Metodologia para Avaliação de Obras Destinadas à Qualidade do Serviço Utilizando Técnicas de Inteligência Artificial
Keywords: Quality of service, continuity indicators, artificial neural networks, genetic Algorithms, investment works, benefit of works
AbstractThe quality of the electricity distribution service has a great impact on consumer satisfaction and on guaranteeing the concession right for distribution companies. For the concessionaire under study, the main indicators of continuity of service are at levels below the regulatory limits, but due to budget restrictions, the forecast of benefit that the structuring works bring to the continuity indicators must be assertive, for an adequate targeting of investments and decision making. In view of this scenario, a methodology was proposed for the evaluation of works aimed at improving the quality of the service, with the estimate of the benefit associated with the reduction in continuity indicators, using concepts of Artificial Neural Networks (ANN) and Genetic Algorithms (AG).
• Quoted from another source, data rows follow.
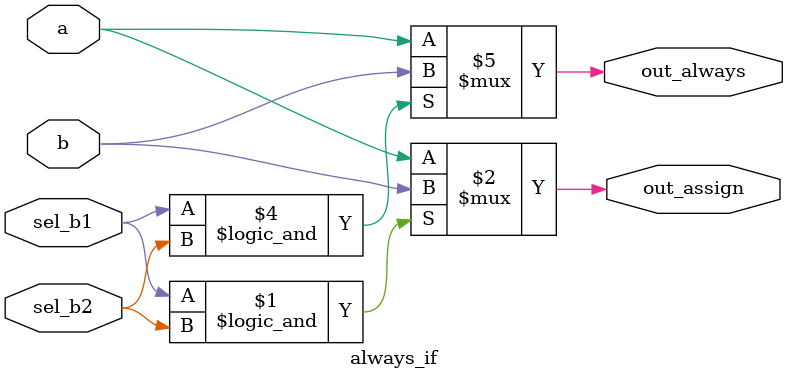
<source format=v>
module always_if(
                 input       a,
                 input       b,
                 input       sel_b1,
                 input       sel_b2,
                 output wire out_assign,
                 output reg  out_always   ); 

    assign out_assign = (sel_b1 && sel_b2) ? b : a;
    always @(*) 
      out_always = (sel_b1 && sel_b2) ? b : a;
    
endmodule

</source>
The data used were extracted from the distributor's databases and analyzed to identify the input variables and propose prediction models for the outputs of interest. The historical values of interruptions due to causes were considered as input and the results of continuity indicators associated with the types of works studied form the outputs of the model. The RNA topology used was the Multi Layer Perceptron (MLP). The results obtained by simulating the new methodology showed errors almost 100 times smaller for estimating the benefits of the works compared to the current method used by the distributor.